• RECORDS SHOWN:
Start of Block
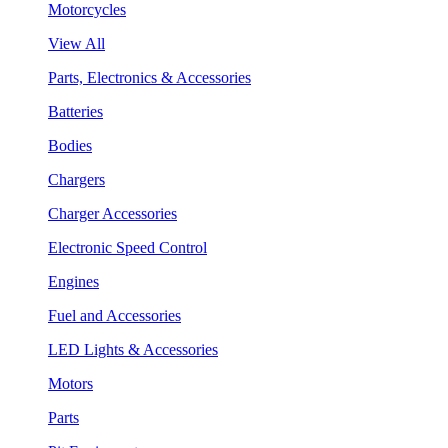
Motorcycles
View All
Parts, Electronics & Accessories
Batteries
Bodies
Chargers
Charger Accessories
Electronic Speed Control
Engines
Fuel and Accessories
LED Lights & Accessories
Motors
Parts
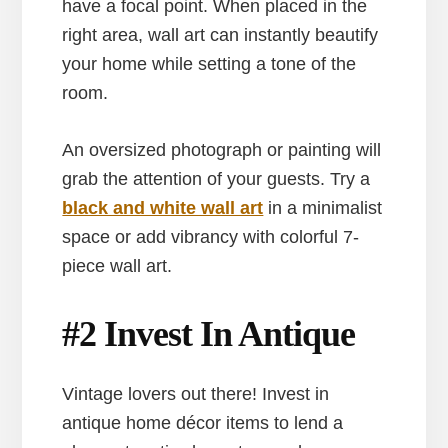
have a focal point. When placed in the
right area, wall art can instantly beautify
your home while setting a tone of the
room.
An oversized photograph or painting will
grab the attention of your guests. Try a
black and white wall art
in a minimalist
space or add vibrancy with colorful 7-
piece wall art.
#2 Invest In Antique
Vintage lovers out there! Invest in
antique home décor items to lend a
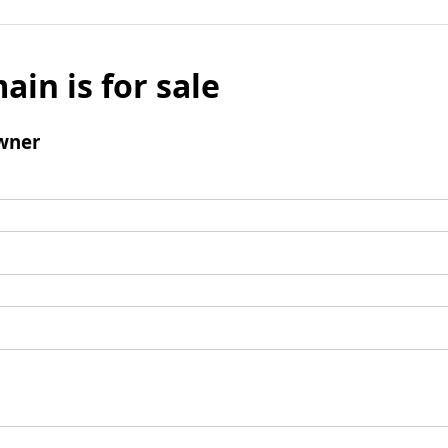
ain is for sale
wner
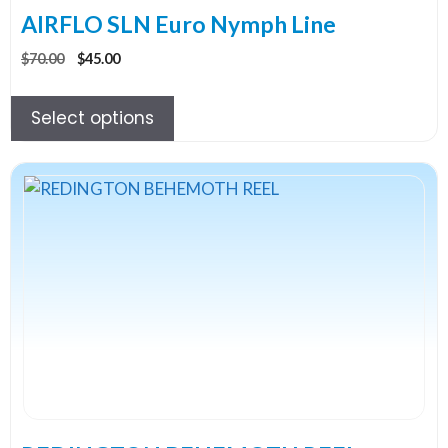
the
AIRFLO SLN Euro Nymph Line
product
Original
Current
$
70.00
$
45.00
page
price
price
was:
is:
Select options
$70.00.
$45.00.
This
product
has
multiple
variants.
The
options
may
be
chosen
on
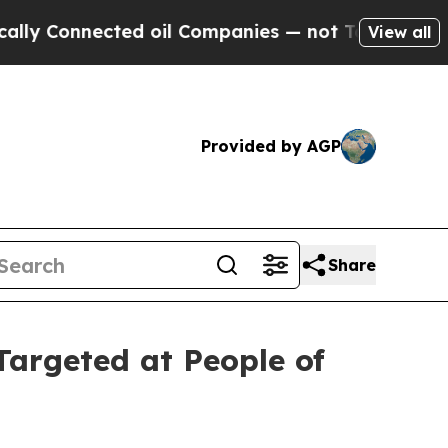
ected oil Companies — not Taxpayers — the Chanc
View all
Provided by AGP
Share
Targeted at People of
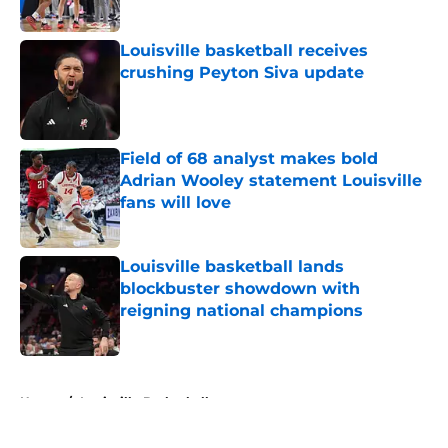
Published by on Invalid Date
Louisville basketball receives
crushing Peyton Siva update
Published by on Invalid Date
Field of 68 analyst makes bold
Adrian Wooley statement Louisville
fans will love
Published by on Invalid Date
Louisville basketball lands
blockbuster showdown with
reigning national champions
Published by on Invalid Date
5 related articles loaded
Home
/
Louisville Basketball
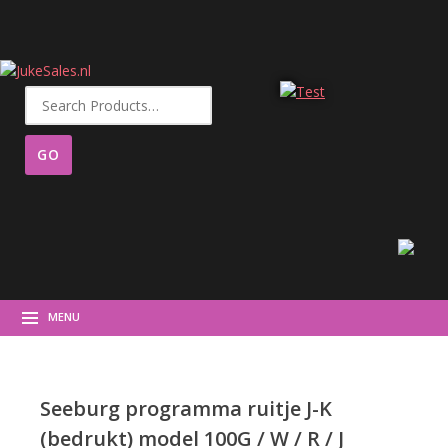
Search
for:
MENU
Seeburg programma ruitje J-K
(bedrukt) model 100G / W / R / J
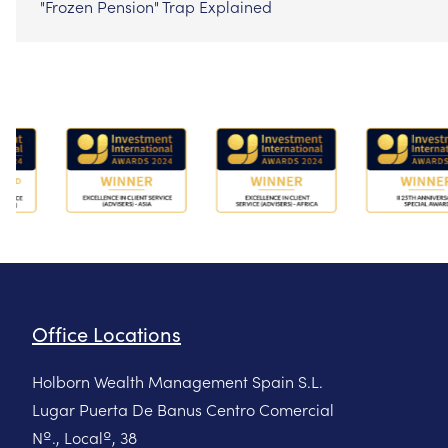
"Frozen Pension" Trap Explained
Office Locations
Holborn Wealth Management Spain S.L.
Lugar Puerta De Banus Centro Comercial
Nº., Localº, 38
End of Block
• EXERCISE OBJECTIVE: Every line above that has the string "Accessories" needs to be copied.

• WRITTEN RESPONSE:
Parts, Electronics & Accessories
Charger Accessories
Fuel and Accessories
LED Lights & Accessories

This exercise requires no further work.